The administrators of Lehman Brothers International (Europe) have been intending to propose a scheme of arrangement under the English Companies Act to enable them to distribute several billions of dollars of assets held on trust by the company in the face of difficulties in establishing who was entitled to the trust assets; in particular, they had not received responses from all potentially interested clients, could not rely on the accuracy of the company’s records and had not received all the information requested from sub-custodians and other intermediaries. The proposed scheme was supported by a number of creditors and opposed by the London Investment Banking Association.
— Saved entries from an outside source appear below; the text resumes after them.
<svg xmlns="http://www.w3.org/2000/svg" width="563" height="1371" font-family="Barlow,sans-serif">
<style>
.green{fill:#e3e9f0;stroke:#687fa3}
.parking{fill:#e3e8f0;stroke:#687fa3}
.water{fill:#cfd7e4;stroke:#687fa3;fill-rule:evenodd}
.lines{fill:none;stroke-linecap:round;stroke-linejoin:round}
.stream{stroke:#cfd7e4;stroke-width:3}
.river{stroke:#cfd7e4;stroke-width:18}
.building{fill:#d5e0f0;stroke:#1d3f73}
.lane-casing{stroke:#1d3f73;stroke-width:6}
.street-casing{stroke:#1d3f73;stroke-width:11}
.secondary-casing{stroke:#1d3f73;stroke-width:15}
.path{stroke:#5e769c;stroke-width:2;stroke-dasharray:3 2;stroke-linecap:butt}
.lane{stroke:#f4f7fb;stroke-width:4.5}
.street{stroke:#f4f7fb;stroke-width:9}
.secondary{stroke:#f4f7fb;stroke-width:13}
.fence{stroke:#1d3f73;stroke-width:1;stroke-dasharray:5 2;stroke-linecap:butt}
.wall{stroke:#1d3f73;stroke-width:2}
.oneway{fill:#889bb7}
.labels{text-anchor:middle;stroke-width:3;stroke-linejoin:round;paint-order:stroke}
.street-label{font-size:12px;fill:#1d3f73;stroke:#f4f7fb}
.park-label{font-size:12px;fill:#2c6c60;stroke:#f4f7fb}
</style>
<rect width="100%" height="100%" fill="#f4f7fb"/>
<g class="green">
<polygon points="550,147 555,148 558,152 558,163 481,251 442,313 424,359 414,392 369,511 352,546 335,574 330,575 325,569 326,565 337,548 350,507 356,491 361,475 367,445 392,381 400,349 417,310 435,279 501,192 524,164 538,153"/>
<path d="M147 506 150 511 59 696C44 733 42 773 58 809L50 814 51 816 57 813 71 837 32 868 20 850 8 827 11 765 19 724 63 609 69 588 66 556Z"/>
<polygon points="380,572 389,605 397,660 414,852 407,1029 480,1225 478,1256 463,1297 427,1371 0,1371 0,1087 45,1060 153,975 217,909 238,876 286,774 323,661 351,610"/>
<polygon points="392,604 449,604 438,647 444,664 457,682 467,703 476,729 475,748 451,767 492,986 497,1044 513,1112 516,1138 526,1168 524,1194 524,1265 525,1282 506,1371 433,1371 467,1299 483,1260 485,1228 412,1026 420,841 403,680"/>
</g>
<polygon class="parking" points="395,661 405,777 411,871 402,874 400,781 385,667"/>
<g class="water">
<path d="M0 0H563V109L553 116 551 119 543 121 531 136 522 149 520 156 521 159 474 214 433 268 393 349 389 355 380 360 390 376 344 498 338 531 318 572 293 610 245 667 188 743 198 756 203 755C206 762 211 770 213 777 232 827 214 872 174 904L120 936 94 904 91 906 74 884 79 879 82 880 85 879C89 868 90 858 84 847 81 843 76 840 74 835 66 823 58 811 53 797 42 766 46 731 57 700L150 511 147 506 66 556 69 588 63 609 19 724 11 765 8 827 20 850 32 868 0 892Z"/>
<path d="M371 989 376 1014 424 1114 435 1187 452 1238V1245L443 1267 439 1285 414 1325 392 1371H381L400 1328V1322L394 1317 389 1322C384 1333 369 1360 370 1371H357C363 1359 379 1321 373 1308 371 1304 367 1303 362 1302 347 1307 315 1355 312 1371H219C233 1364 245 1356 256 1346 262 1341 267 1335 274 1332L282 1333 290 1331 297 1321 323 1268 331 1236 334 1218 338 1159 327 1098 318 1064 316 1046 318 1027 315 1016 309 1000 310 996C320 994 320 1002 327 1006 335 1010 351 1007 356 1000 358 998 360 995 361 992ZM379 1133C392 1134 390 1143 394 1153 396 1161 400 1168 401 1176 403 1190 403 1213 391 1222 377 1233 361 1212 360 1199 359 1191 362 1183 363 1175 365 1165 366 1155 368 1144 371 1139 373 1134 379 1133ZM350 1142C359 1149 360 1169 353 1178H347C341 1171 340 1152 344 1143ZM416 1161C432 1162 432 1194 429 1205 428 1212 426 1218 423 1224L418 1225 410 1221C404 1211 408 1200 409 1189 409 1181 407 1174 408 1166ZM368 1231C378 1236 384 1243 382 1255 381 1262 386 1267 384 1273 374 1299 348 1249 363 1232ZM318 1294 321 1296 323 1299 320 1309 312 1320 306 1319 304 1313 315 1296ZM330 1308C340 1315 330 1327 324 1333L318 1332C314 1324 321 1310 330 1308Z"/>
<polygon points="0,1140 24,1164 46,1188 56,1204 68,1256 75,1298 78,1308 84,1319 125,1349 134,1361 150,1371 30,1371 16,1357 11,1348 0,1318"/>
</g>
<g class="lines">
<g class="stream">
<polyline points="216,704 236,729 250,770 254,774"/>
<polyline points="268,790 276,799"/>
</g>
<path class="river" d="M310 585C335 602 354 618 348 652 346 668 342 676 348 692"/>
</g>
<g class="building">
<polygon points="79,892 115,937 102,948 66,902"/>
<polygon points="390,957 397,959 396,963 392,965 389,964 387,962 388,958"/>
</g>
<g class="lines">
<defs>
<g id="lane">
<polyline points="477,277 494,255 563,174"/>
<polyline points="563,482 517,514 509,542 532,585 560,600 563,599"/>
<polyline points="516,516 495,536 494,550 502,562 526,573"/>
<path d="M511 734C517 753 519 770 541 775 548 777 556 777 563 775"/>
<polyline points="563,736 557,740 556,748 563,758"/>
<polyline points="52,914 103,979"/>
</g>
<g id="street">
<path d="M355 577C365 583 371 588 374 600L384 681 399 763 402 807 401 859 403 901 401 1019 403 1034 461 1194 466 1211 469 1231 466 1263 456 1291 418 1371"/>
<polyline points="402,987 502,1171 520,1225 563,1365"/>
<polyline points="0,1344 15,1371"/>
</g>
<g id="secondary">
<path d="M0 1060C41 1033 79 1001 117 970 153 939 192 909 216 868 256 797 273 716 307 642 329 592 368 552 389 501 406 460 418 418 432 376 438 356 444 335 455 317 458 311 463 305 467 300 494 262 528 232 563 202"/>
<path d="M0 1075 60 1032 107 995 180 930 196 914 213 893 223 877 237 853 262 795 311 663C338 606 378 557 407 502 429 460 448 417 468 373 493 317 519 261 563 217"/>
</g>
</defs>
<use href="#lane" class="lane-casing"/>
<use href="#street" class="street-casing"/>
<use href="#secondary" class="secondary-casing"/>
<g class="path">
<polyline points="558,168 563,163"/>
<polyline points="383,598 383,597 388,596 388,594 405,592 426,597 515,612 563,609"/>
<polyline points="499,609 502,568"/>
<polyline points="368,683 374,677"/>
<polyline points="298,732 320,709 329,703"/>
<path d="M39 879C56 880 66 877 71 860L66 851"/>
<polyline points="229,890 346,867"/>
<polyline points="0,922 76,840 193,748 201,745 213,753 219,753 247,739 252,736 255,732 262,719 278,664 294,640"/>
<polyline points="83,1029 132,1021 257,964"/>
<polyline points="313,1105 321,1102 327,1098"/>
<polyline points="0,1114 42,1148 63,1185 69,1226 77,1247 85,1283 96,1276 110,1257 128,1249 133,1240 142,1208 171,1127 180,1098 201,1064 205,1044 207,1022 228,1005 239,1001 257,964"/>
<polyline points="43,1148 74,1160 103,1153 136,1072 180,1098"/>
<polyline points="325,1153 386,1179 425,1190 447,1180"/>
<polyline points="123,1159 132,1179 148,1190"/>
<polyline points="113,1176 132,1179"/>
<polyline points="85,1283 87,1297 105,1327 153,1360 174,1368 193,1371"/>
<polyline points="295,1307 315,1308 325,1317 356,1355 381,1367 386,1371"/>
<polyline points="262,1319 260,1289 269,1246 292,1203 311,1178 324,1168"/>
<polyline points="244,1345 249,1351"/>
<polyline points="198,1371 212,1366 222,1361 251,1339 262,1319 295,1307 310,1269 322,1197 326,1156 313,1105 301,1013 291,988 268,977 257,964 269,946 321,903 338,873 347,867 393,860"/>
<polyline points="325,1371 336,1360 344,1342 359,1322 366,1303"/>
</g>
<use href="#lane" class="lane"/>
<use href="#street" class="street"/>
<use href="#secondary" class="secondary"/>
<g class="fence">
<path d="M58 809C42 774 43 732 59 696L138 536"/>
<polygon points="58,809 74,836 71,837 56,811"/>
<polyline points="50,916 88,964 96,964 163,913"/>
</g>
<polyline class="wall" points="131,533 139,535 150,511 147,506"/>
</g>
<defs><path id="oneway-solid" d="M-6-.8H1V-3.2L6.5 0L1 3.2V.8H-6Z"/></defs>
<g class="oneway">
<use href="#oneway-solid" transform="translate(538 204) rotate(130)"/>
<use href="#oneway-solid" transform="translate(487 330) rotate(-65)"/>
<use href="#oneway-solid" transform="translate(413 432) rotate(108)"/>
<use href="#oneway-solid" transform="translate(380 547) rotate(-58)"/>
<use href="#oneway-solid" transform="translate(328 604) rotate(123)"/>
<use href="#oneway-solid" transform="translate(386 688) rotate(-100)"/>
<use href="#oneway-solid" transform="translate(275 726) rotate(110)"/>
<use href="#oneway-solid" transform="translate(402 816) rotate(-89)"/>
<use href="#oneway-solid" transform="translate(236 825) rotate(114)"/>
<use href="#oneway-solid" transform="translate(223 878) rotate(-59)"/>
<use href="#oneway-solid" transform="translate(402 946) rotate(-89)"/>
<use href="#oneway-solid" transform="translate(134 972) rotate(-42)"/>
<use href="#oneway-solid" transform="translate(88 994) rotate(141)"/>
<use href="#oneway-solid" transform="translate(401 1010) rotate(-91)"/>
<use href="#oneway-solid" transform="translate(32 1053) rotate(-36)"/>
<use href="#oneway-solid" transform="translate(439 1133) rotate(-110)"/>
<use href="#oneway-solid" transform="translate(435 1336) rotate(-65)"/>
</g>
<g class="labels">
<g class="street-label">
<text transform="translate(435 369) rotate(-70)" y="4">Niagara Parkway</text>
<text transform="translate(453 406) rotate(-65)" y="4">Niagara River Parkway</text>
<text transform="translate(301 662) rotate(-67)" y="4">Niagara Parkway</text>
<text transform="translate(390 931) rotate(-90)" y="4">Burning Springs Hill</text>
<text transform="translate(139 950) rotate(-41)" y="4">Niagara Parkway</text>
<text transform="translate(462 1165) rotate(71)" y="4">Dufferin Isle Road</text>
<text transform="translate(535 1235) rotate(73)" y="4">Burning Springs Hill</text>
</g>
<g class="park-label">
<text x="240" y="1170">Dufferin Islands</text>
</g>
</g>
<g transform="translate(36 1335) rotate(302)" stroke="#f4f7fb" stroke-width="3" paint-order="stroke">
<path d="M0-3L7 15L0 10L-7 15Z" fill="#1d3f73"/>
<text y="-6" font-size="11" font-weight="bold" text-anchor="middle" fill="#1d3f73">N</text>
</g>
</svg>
The administrators applied to the English Companies Court to determine whether the Court has jurisdiction to sanction a scheme in these circumstances.  The Court ruled in a judgment issued on 21 August 2009 (In the matter of Lehman Brothers International (Europe) (in administration) (No.2)) that, notwithstanding the wide construction of “compromise” and “arrangement”, the schemes jurisdiction only permits schemes which relate to arrangements between a company and its creditors (or members) in their capacity as creditors (or members). Accordingly, the Court did not have jurisdiction to sanction the proposed scheme.

What is in issue in this case is the property rights of those on whose behalf the company held the  assets on trust. Where a trustee holds property on trust for a beneficiary, the beneficiary is entitled to have the trust property administered in accordance with the terms of the trust and, if he so wishes, to have the trust property returned to him. These terms can be varied by agreement with the beneficiary but the schemes jurisdiction does not permit trust and property rights of beneficiaries who do not give their consent to be varied or extinguished.

The judge indicated at the end of his judgment that the ordinary trust jurisdiction provided a means of authorising a trustee to distribute a fund where there can be no certainty that all the claimants to it have been identified and the trustee desires the protection of a court order in case a further claimant should subsequently appear or matters subsequently come to light which question the basis on which the distribution is made.